DECLARE @test TABLE ( DepartmentID INT, Salary INT); INSERT INTO @test VALUES (1, 15000), (1, 18000), (1, 23000), (1, 23000), (1, 25000); SELECT DepartmentID, Salary, CumeDist = CUME_DIST() OVER (PARTITION BY DepartmentID ORDER BY Salary), PercentRank = PERCENT_RANK() OVER (PARTITION BY DepartmentID ORDER BY Salary) FROM @test;
DepartmentID Salary CumeDist PercentRank ------------ ----------- ---------------------- ---------------------- 1 15000 0.2 0 1 18000 0.4 0.25 1 23000 0.8 0.5 1 23000 0.8 0.5 1 25000 1 1
Here we have 4 salary values in 5 rows. For CUME_DIST, on the row with the first value, there is 1 row with that value or lower. For the second row, there are 2 rows with that value or lower. For the third and fourth rows, there are 4 rows with that value or lower. And, for the fifth row, there are 5 rows with that value or lower. Each of these row count values are divided by the total number of rows in that partition (5). So, 1/5 = 0.2; 2/5 = 0.4; 4/5 = 0.8, and 5/5 = 1.
For PERCENT_RANK, there are 4 unique values. The first value has a percent rank of 0, and the last value has a percent rank of 1. The other values are divided up by their percentage through the number of rows – 1. Since there are 5 rows, and the first PERCENT_RANK starts at 0, the others (5-1) are divided equally, so each row has a PERCENT_RANK of 1/4 (or .25). Looking at the example, you can see how the first value is 0, the second value is 0.25, the third value is 0.5 (for the third and fourth rows), and the last value is 1.

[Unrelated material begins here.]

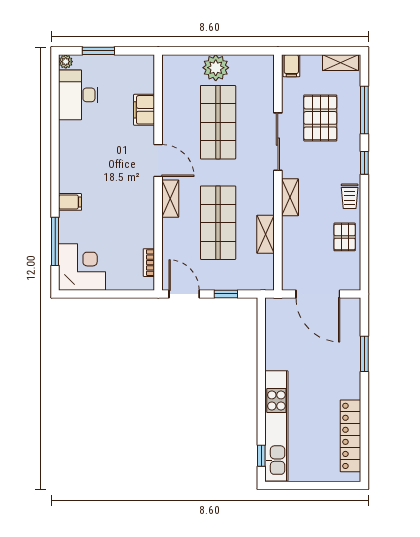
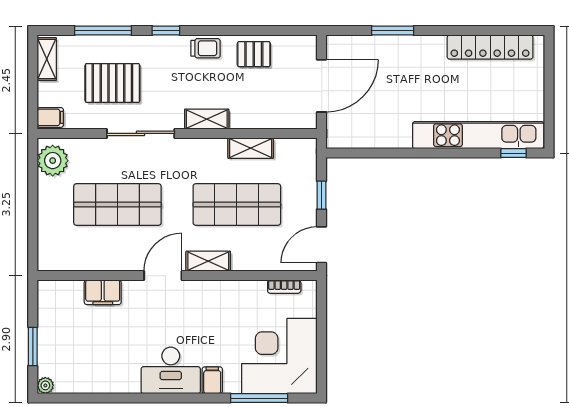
plant: (216, 68) -> (53, 161), moved
desk: (78, 95) -> (171, 370), moved
corner desk: (82, 267) -> (279, 356), width x1.36, depth x1.36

Notice that for CUME_DIST, if there are more than one row with the same value, they all have the highest CUME_DIST calculation; for PERCENT_RANK, each row with the same value they all have the lowest PERCENT_RANK calculation.
These functions really start to dive into probability and analytics – areas that I’m not very strong at. I’d really like to get your feedback on real-world examples of where these would be used.